Joaquin Phoenix, qu'on ne présente plus, au sommet de son art avec une performance magistrale, incarne dignement l'homme au costume d'Arlequin, avec des efforts pharamineux déployés autant dans l'aspect physique du personnage (une maigreur à en faire pâlir), que sur la trame psychique où il peut pleinement déployer l'envergure de son jeu d'acteur avec une aptitude exceptionnelle à reproduire les rires prodromiques.
Le premier axe du film est donc centré sur l'évolution jusqu'au climax de l'horreur de la situation personnelle d'Arthur Fleck, habité par une solitude abyssale et la souffrance permanente d'une vie qui n'a plus de sens. L'oeuvre se construit avec lenteur et se calque sur le métronome des pas d'Arthur qui au milieu de Gotham ne représente plus qu'un détritus de plus au milieu de ce paysage ultra-violent, jonché d'un amoncellement de déchets. Ainsi faisant, Todd Philips nous met en lumière la vérité cruelle, assassine, celle des invisibles torturés, pour lesquels chaque tentative de rapprochement avec le monde réel est vouée à l'échec.

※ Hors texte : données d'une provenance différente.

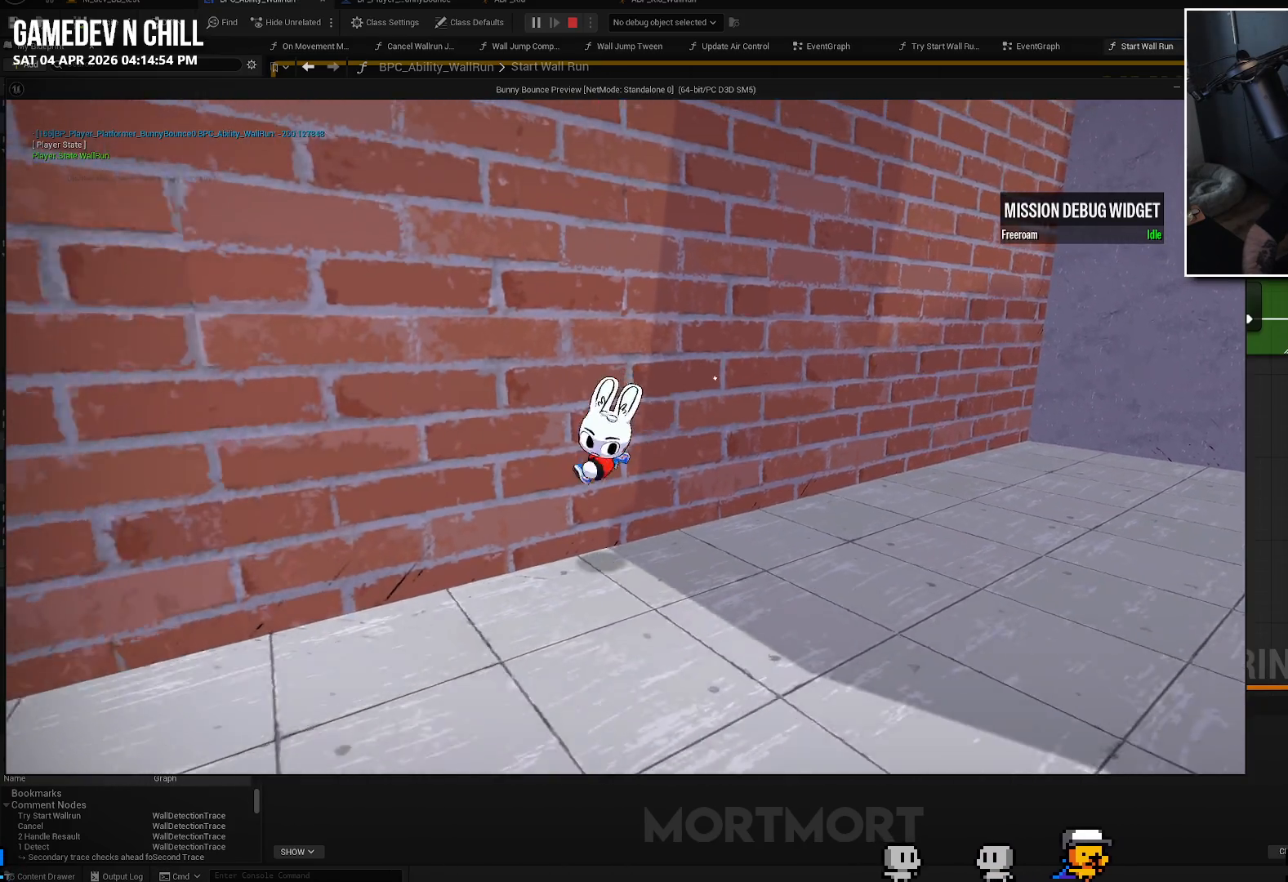
{"buttons": [], "left_stick": "center", "right_stick": "center", "events": []}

On pourrait douter du fracas de cet impitoyable désastre qui vient constituer la totalité de l'identité et de la condition d'Arthur, mais les graines d'espoir semées par le réalisateur : cette fascination lancinante pour le monde du show-biz, pour lequel il arbore un sourire éclatant, et les sentiers désavoués d'un amour impossible ne font qu'amplifier la psychose délirante du protagoniste.
Le vent soufflera et chacun espère que son heure viendra : l'heure de ces crimes impunis. Dernier métro, pas de flics ni de juge, plus d'appareillage coercitif pour faire entendre raison. Les décibels d'un rire incontrôlable et c'est la Loi qui s'abat, la seule et l'unique, la loi d'avant les lois : celle du prédateur et de sa proie. Ainsi découvre-t-on la violence comme praxis libératrice, celle des démons qui n'ont pu continuer à torturer davantage un cœur déjà éteint. La bête était là, tapie, et prête à bondir.

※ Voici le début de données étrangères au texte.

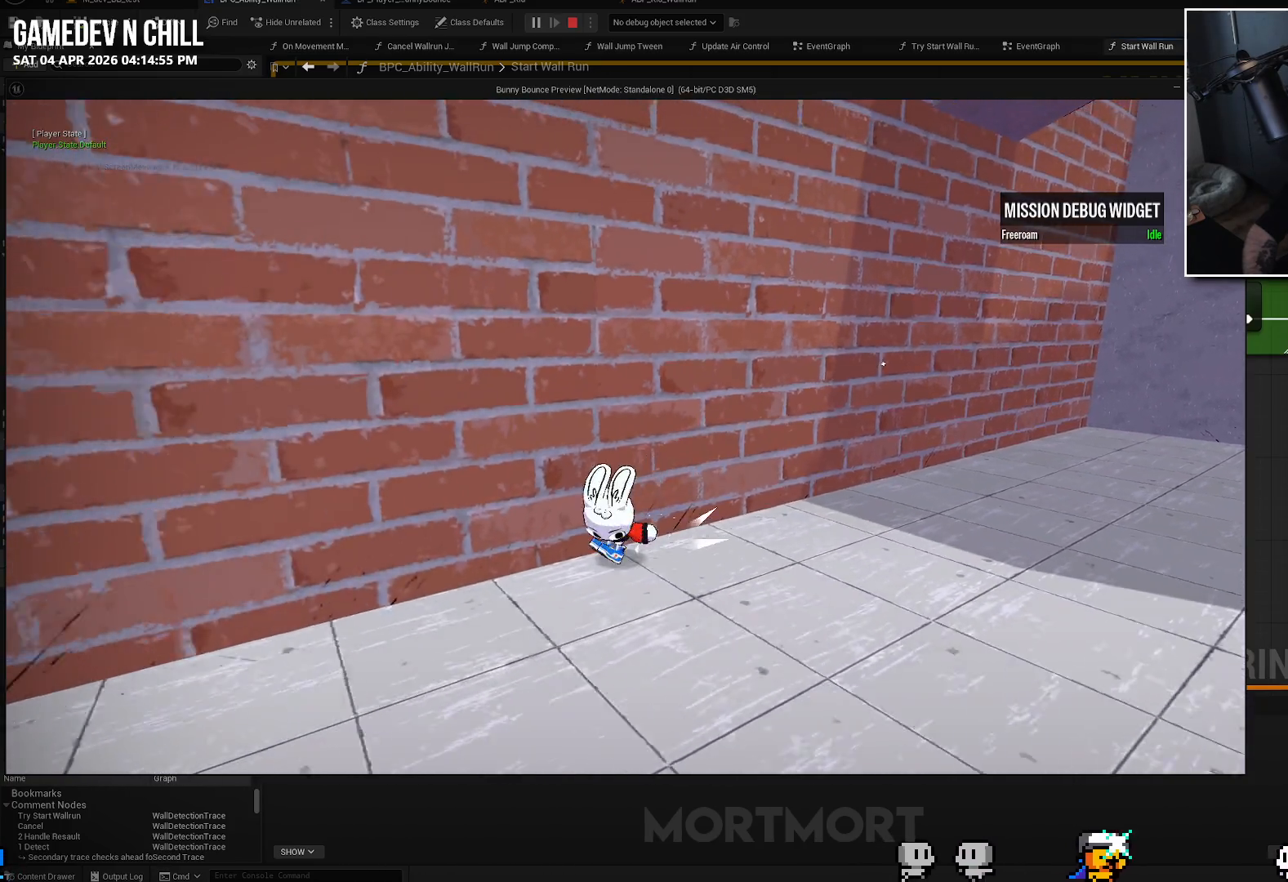
{"buttons": [], "left_stick": "center", "right_stick": "center", "events": []}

L'éclairage de la raison d'Arthur se fait avec la même intensité que le déchaînement exponentiel de cette pulsion destructrice. Il ne faut plus oublier de rire, il ne faut seulement plus rire. L'écho de ce déséquilibre moral est montré en spectacle par le changement drastique qui s'opère dans les rues de Gotham, les émeutes comme réveil de la piétaille qui réclame l'envoi des riches au purgatoire.

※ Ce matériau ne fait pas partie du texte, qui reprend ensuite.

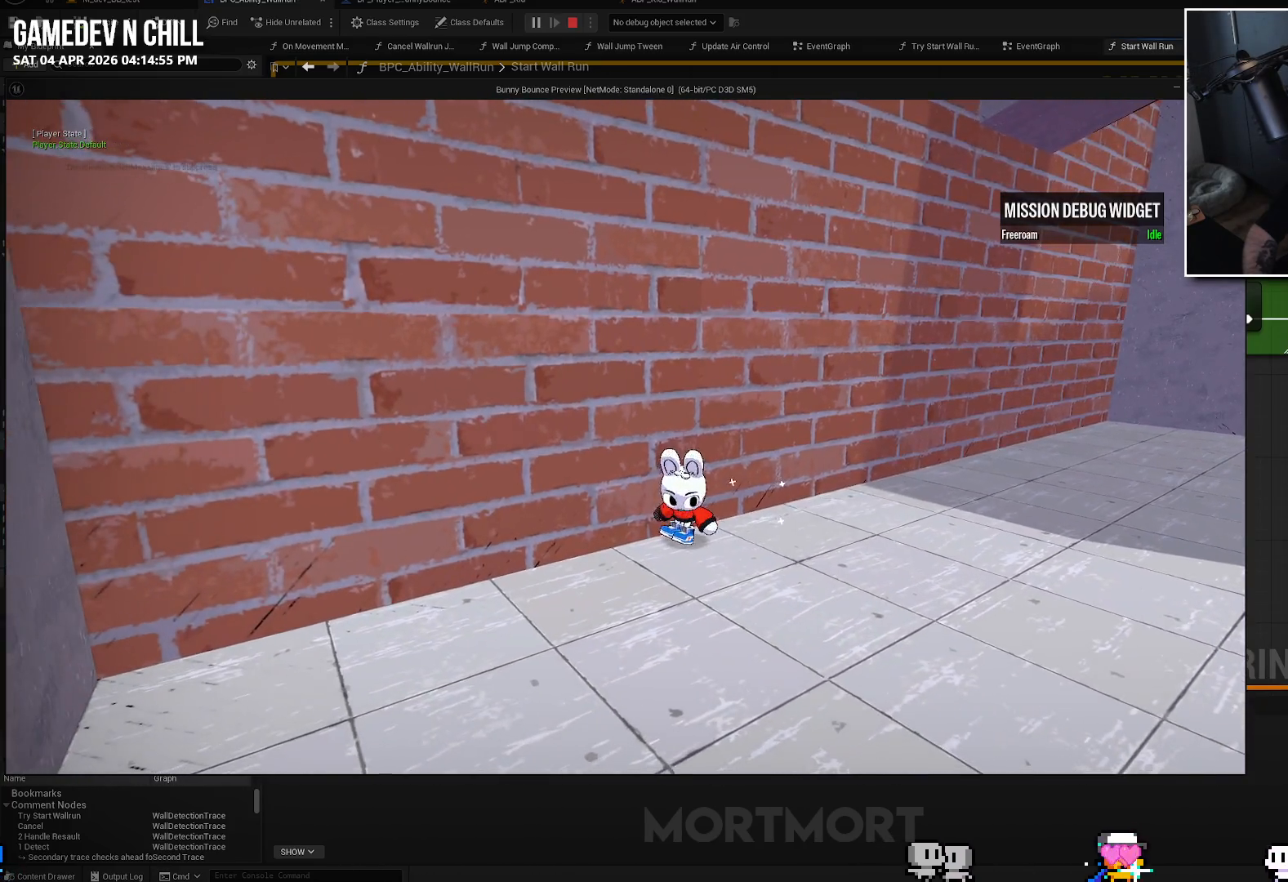
{"buttons": [], "left_stick": "up-right", "right_stick": "center", "events": [[184, "left_stick", "down-right"], [200, "right_stick", "down"], [300, "left_stick", "right"], [300, "right_stick", "down-right"], [400, "right_stick", "center"], [434, "left_stick", "up-right"]]}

Arthur n'est plus, et c'est le Joker, ironiquement souligné par « Murray », emblématique présentateur de show, qui prend sa place. La ruse ne prend plus, ça crie vengeance. L'inhibition de la violence tourne : mauvais vin et destruction. Le problème demeure sûrement dans le fait qu'Il réclame sa victime avec entêtement. Avec une emphase déroutante, la pantomime du Joker pleine de grâce offre une renaissance tout en couleurs qui contraste avec la noirceur d'Arthur le menant tout droit à l'objet de tous ses désirs : Être Vu... et reconnu pour la première fois de sa vie. Avoir de l'attention tout simplement. Partagée par la foule arborant la même figure pâle et les mêmes couleurs mélancoliques du masque de la vengeance.
La bulle éclatera à l'écran, et aura la saveur attendue : celle de l'homme devenu Monstre, pantin désarticulé, incarnant au travers d'une danse macabre la revanche chaotique des évincés qui embrasent l'image d'une ville qui les avait laissé volontairement de côté.